There’s more to conscious alcohol consumption than just reusable straws and recyclable packaging, If you’ve explored a plant-based or vegan diet you would have found in your research that many forms of alcohol are in fact not considered vegan let alone entirely natural/organic.
So what exactly is natural wine? Like the food industry there’s many a buzz trend word that gets thrown, and that includes the word natural. Unfortunately, there’s no straightforward answer, in the same way that the garment industry can be ‘sustainable’ in many different ways, as can the food and beverage industry (GoodFood.com.au conducted some research on this topic and published a report that helps to shed light on the topic).
Natural wines can be many things, organic, biodynamic or botanical for example. Look for wine that is accredited by an authorised certifying body. Here in Australia, look out for certifications from Australian Certified Organic (ACO) or the Natural Association for Sustainable Agriculture Australia (NASAA) as they are good starting points, as the wineries and distilleries take pride in transparency, in their organic winemaking process and sustainability vision. And like anything it’s important to ask questions as consumers to ask questions and research to consciously spend our money.
Nowadays, more mainstream bottle shops will have a selection of natural and vegan wines however smaller independent cellars are where the larger variety usually is.
Why is most wine produced not vegan?
During the filtration stage of the winemaking process, the liquid is filtered through fining agents to remove the cloudiness, protein and yeast amongst other things. It’s these fining agents that are most often animal-derived, think gelatin, insinglass, egg albumen and casein.
So here are some natural and vegan wines to buy next time you’re looking for a bottle to accompany your next meal or just need a drink after a long stressful day.
No Evil is an organic range of wines from South Australia crafted using small batch boutique winemaking techniques resulting in wine that is not only organic but also vegan-friendly. I highly recommend the organic rose!
Like the name suggests, this is a collection of wines produced with the cruelty-free shopper and vegan in mind. The Vegan Wine Project‘s Shiraz is recommended for wine drinkers who are easing into drinking reds too.
Farm Hand wines contain minimal preservatives, are produced from wines sourced from organic vineyards and are also vegan. Produced in South Australia’s Monash Valley in a climate perfectly suited to Organic Viticulture, Farm Hand have rich fruity flavours.
If you’re up for more of an experience the below are known for their sustainable practices and open to the public
A small batch winery in Mudgee, NSW, Lowe Family Wine Company’s vineyards are unirrigated, untrellised and certified organic/biodynamic and with fruit grown on four sites within the region, all of which are certified organic and leading the field with sustainable management.

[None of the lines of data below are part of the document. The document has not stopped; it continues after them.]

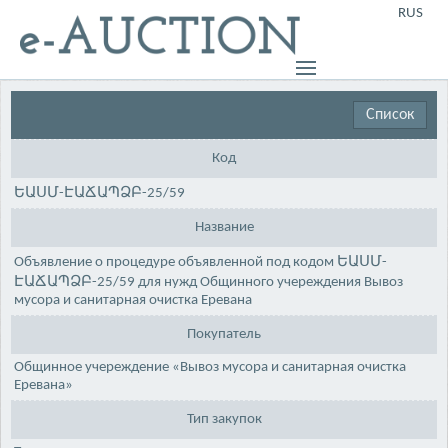
RUS
Список
Код
ԵԱՍՄ-ԷԱՃԱՊՁԲ-25/59
Название
Объявление о процедуре объявленной под кодом ԵԱՍՄ-
ԷԱՃԱՊՁԲ-25/59 для нужд Общинного учереждения Вывоз
мусора и санитарная очистка Еревана
Покупатель
Общинное учереждение «Вывоз мусора и санитарная очистка
Еревана»
Тип закупок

Another Mudgee winery, Botobolar is ACO accredited and have been growing organic grapes and making organic wine, incredibly, since 1971 being the first winery to ever produce an organic and preservative free wine in 1984.
Tamburlaine is in NSW’s Hunter Valley wine region, a winery with a strong vision for sustainability producing award-winning wines from over 300 hectares of certified organic vines. Tamburlaine is one of Australia’s largest producers of organic wines that cover vegan-friendly low sulphur, organic and no added sulphur wines.
Situated in the Barossa Valley, Kalleske has been family-owned, farmed and grown since 1853 with the oldest vine dating back to 1875 and still committed to growing grapes that are certified organic and biodynamic. For seven generations the family have been producing wine with environmentally sustainable practices in mind to preserve the natural environment for future generations.
Situated in Manly on Sydney’s northern beaches, Many Spirits Co. is a tasting bar, distillery and cellar door producing Gins, Vodkas and Whiskies from Australian sustainably sourced native and marine botanicals.
Young Henrys beer brewery in Sydney’s inner west suburb of Newtown has their philosophy grounded on keeping things local and minimising their environmental impact, like donating spent grain as a result of the brewing process to local cattle farmers.